- Kinyeti Location within South Sudan

Highest point
- Elevation: 3,187 m (10,456 ft)
- Prominence: 2,119 m (6,952 ft)
- Listing: Country high point Ultra Ribu
- Coordinates: 3°56′51″N 32°54′32″E﻿ / ﻿3.94750°N 32.90889°E

Geography
- Location: Ikotos County, Eastern Equatoria, South Sudan
- Parent range: Imatong Mountains

= Kinyeti =

Highest mountain in South Sudan

Mount Kinyeti is the highest peak in South Sudan. It is located in the Imatong Mountains in Ikotos County of Eastern Equatoria, near the Ugandan border.
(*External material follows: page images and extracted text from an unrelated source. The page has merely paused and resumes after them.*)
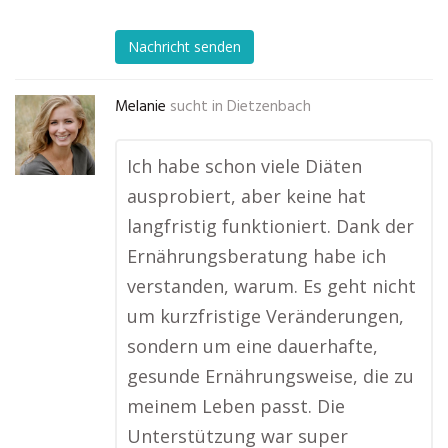
Nachricht senden
Melanie
sucht in
Dietzenbach
Ich habe schon viele Diäten
ausprobiert, aber keine hat
langfristig funktioniert. Dank der
Ernährungsberatung habe ich
verstanden, warum. Es geht nicht
um kurzfristige Veränderungen,
sondern um eine dauerhafte,
gesunde Ernährungsweise, die zu
meinem Leben passt. Die
Unterstützung war super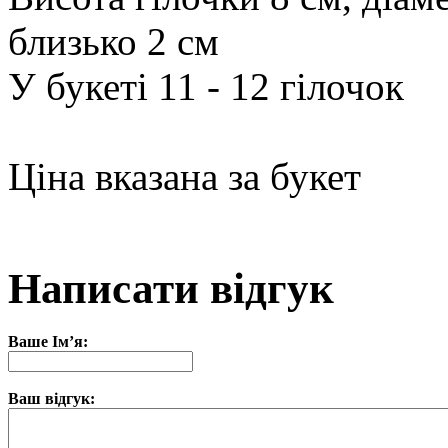
близько 2 см
У букеті 11 - 12 гілочок
Ціна вказана за букет
Написати відгук
Ваше Ім’я:
Ваш відгук: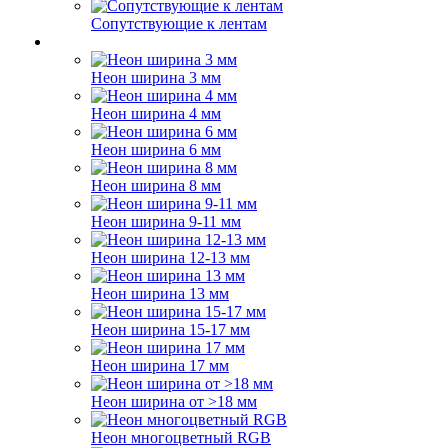
Сопутствующие к лентам
Неон ширина 3 мм
Неон ширина 4 мм
Неон ширина 6 мм
Неон ширина 8 мм
Неон ширина 9-11 мм
Неон ширина 12-13 мм
Неон ширина 13 мм
Неон ширина 15-17 мм
Неон ширина 17 мм
Неон ширина от >18 мм
Неон многоцветный RGB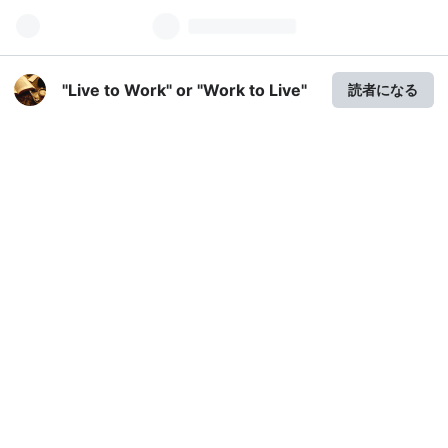
"Live to Work" or "Work to Live"
読者になる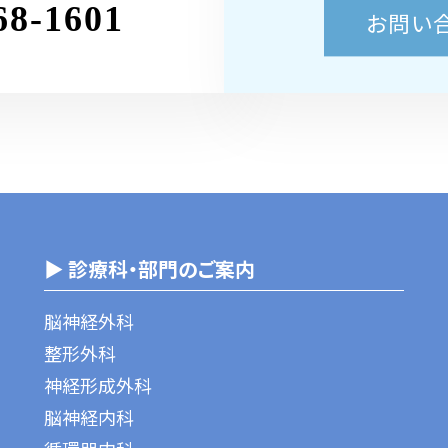
68-1601
お問い
▶ 診療科・部門のご案内
脳神経外科
整形外科
神経形成外科
脳神経内科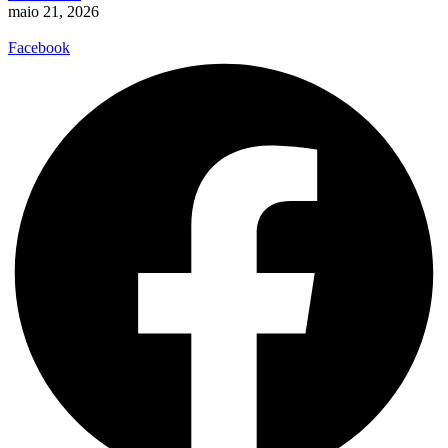
maio 21, 2026
Facebook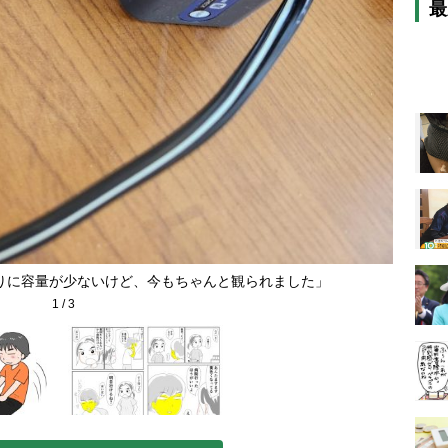
最
りに容量が少ないけど、今もちゃんと観られました」
1
/
3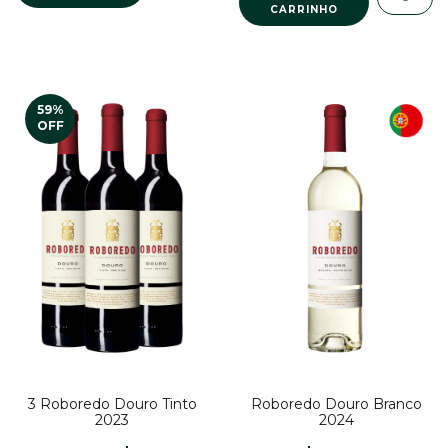
59
%
OFF
Roboredo Douro Branco
3 Roboredo Douro Tinto
2024
2023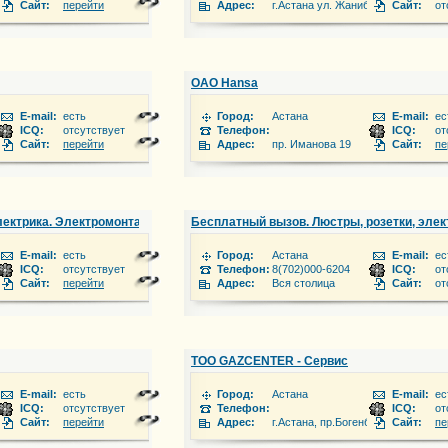
17
Сайт:
перейти
Адрес:
г.Астана ул. Жанибека Тархана 9.
Сайт:
от
ОАО Hansa
E-mail:
есть
Город:
Астана
E-mail:
ес
ICQ:
отсутствует
Телефон:
ICQ:
от
Сайт:
перейти
Адрес:
пр. Иманова 19
Сайт:
пе
ектрика. Электромонтажные работы в Астане
Бесплатный вызов. Люстры, розетки, эле
E-mail:
есть
Город:
Астана
E-mail:
ес
ICQ:
отсутствует
Телефон:
8(702)000-6204
ICQ:
от
ег
Сайт:
перейти
Адрес:
Вся столица
Сайт:
от
ТОО GAZCENTER - Сервис
E-mail:
есть
Город:
Астана
E-mail:
ес
 (WhatsApp)
ICQ:
отсутствует
Телефон:
ICQ:
от
ай батыра 6 «Б», 4 этаж.
Сайт:
перейти
Адрес:
г.Астана, пр.Богенбай батыра 6 «Б
Сайт:
пе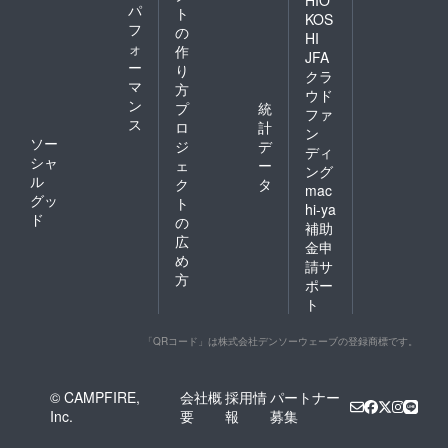
パ
ト
KOS
フ
の
HI
ォ
作
JFA
ー
り
クラ
マ
方
ウド
ン
プ
統
ファ
ス
ロ
計
ン
ソー
ジ
デ
ディ
シャ
ェ
ー
ング
ル
ク
タ
mac
グッ
ト
hi-ya
ド
の
補助
広
金申
め
請サ
方
ポー
ト
「QRコード」は株式会社デンソーウェーブの登録商標です。
© CAMPFIRE,
会社概
採用情
パートナー
Inc.
要
報
募集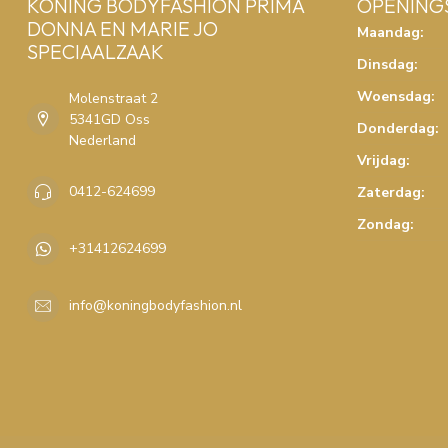
KONING BODYFASHION PRIMA
OPENING
DONNA EN MARIE JO
Maandag:
SPECIAALZAAK
Dinsdag:
Woensdag:
Molenstraat 2
5341GD Oss
Donderdag:
Nederland
Vrijdag:
0412-624699
Zaterdag:
Zondag:
+31412624699
info@koningbodyfashion.nl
Kinyeti has an elevation of 3187 m above sea level.
The group of high mountains that contain Kinyeti, extending to the border with Uganda, are sometimes called the Lomariti or Lolobai mountains.

The lower parts of the mountain were covered with lush forest.
These are the most northern forests of the East African montane forest ecoregion.
The summit is rocky, with montane grassland and scattered, low ericaceous scrubs, low subshrub and herbs in rock crevices.
One of the first Europeans to visit the mountain was the botanist Thomas Ford Chipp, who discovered Coreopsis chippii near the summit.

Panoramic image from the top of the mount

Named after Mount Kinyeti is the Mount Kineti chameleon (Trioceros kinetensis), a threatened species.